Es lo que se ve en la tercera página.
Esa especie de barra rara fabricada con un viejo manillar de bicicleta: la tirolina de los niños.
Volvió por tercera vez (¡!) a la tienda de bricolaje y compró dos escalerillas más sólidas. Luego, con los otros «mayores» se pasó el resto del día relajado en su súper playa de madera, animando a un montón de monitos que pasaban por encima de sus cabezas gritando ¡Banzai! antes de dejarse caer en mitad de la corriente.
—Pero ¿cuántos son? —preguntó pasmado.
—El pueblo entero —sonreía Kate.
Estaban incluso Lucas y su hermana…
Los que no sabían nadar estaban desesperados.
Pero no por mucho tiempo.
Kate no soportaba ver a un niño desesperado. Fue a buscar una cuerda.
Los que no sabían nadar se ahogaban, pues, sólo a medias.

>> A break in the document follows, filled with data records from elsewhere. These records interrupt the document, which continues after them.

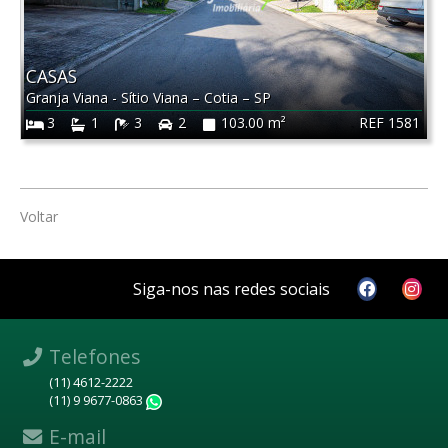
CASAS
Granja Viana - Sítio Viana
–
Cotia
–
SP
REF 1581
3
1
3
2
103.00 m²
Voltar
Siga-nos nas redes sociais
Telefones
(11) 4612-2222
(11) 9 9677-0863
WhatsApp
E-mail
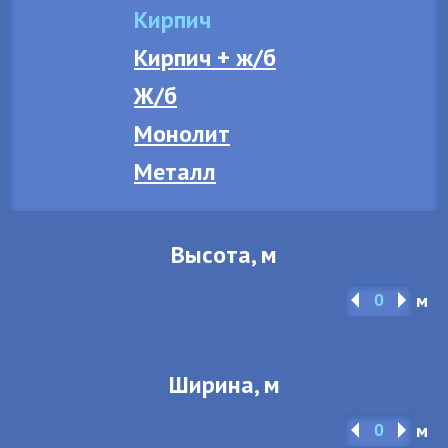
Кирпич
Кирпич + ж/б
Ж/б
Монолит
Металл
Высота, м
м
Ширина, м
м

Tiraban de ellos con la cuerda hasta la orilla y esperaban a que se hubieran recuperado de tantas emociones y de todo el agua que habían tragado antes de darles permiso para volver a lanzarse.
Los perros ladraban, la llama rumiaba, y las arañas acuáticas se mudaban de casa.
Los niños que no tenían traje de baño estaban en calzoncillos, y los calzoncillos mojados se volvían transparentes.
Los más púdicos se marchaban con su bicicleta. La mayoría volvía con un traje de baño y un saco de dormir en la cesta.
En cuanto a Debbie, se encargaba de las meriendas. She loved el horno para pasteles de la Aga.